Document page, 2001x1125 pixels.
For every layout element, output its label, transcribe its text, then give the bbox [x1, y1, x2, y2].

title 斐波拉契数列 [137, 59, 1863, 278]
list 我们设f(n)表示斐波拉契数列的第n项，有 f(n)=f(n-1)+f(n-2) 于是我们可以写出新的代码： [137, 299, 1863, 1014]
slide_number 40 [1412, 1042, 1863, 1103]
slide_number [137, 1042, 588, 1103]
...
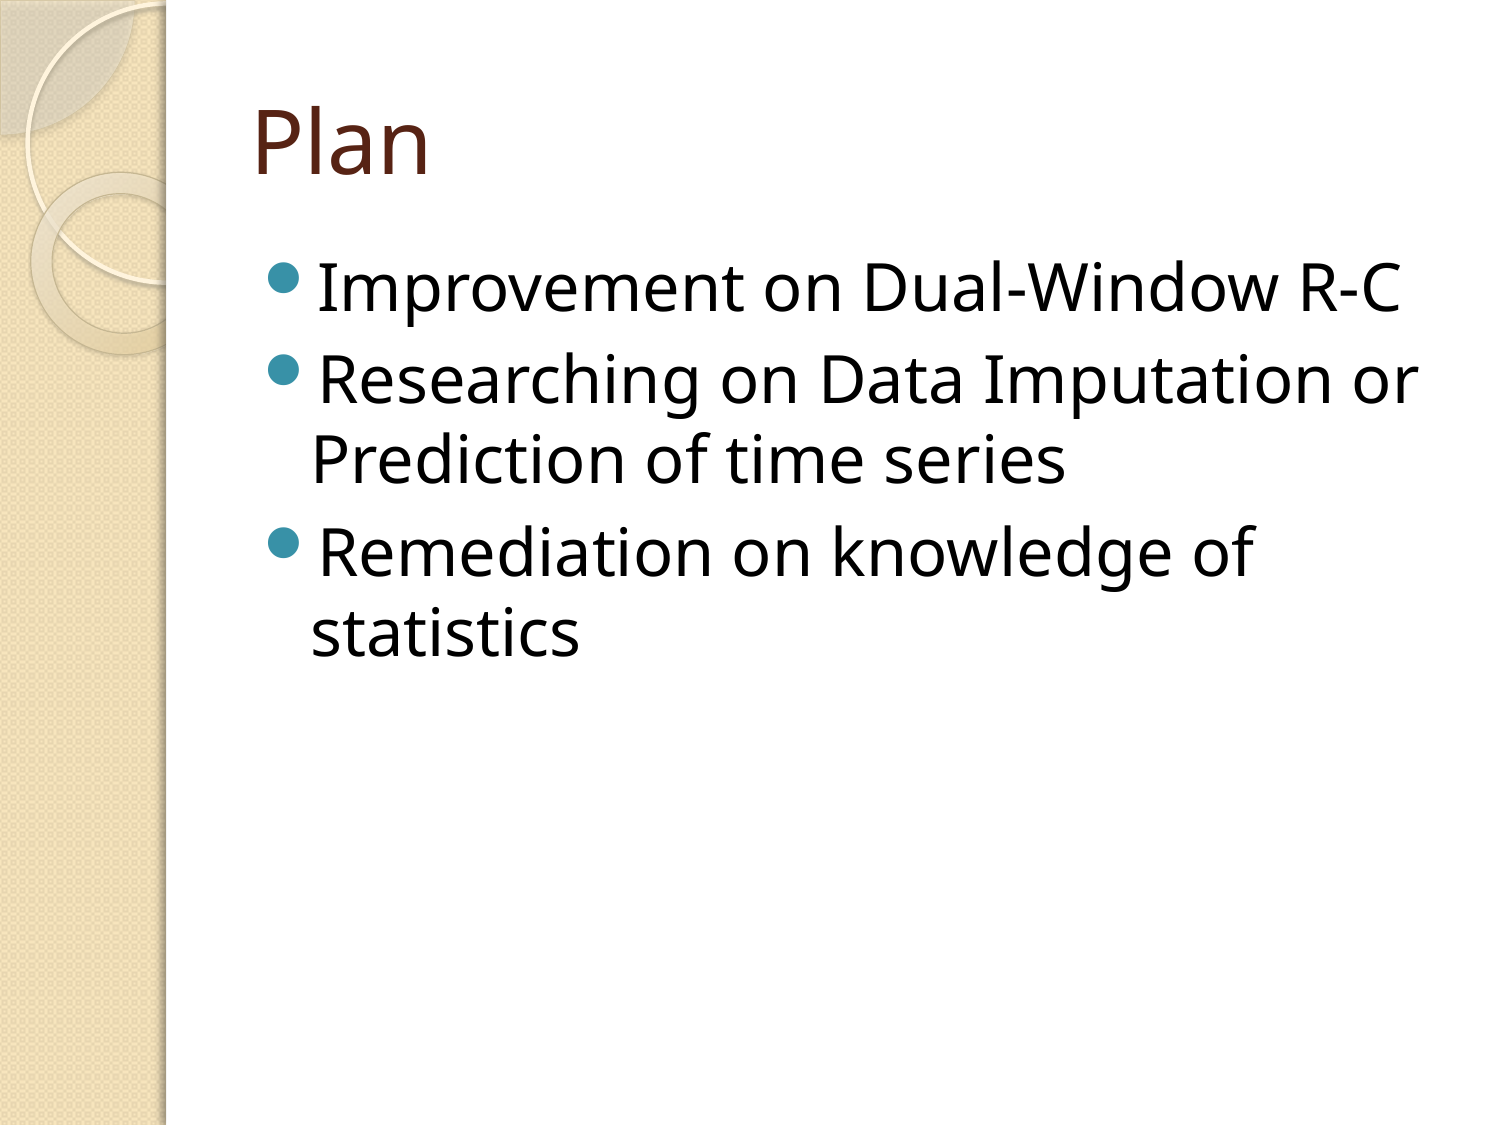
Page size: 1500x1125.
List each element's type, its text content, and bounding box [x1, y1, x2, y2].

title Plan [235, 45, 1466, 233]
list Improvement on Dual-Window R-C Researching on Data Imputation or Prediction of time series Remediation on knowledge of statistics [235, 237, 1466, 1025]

▶ **Task prompt**
Give the exact lines, and only those, from the line containing "Document page, 2001x1125 pixels." through the line containing "slide_number [137, 1042, 588, 1103]" in the entries above.

▶ **Exercise answer**
Document page, 2001x1125 pixels.
For every layout element, output its label, transcribe its text, then give the bbox [x1, y1, x2, y2].

title 斐波拉契数列 [137, 59, 1863, 278]
list 我们设f(n)表示斐波拉契数列的第n项，有 f(n)=f(n-1)+f(n-2) 于是我们可以写出新的代码： [137, 299, 1863, 1014]
slide_number 40 [1412, 1042, 1863, 1103]
slide_number [137, 1042, 588, 1103]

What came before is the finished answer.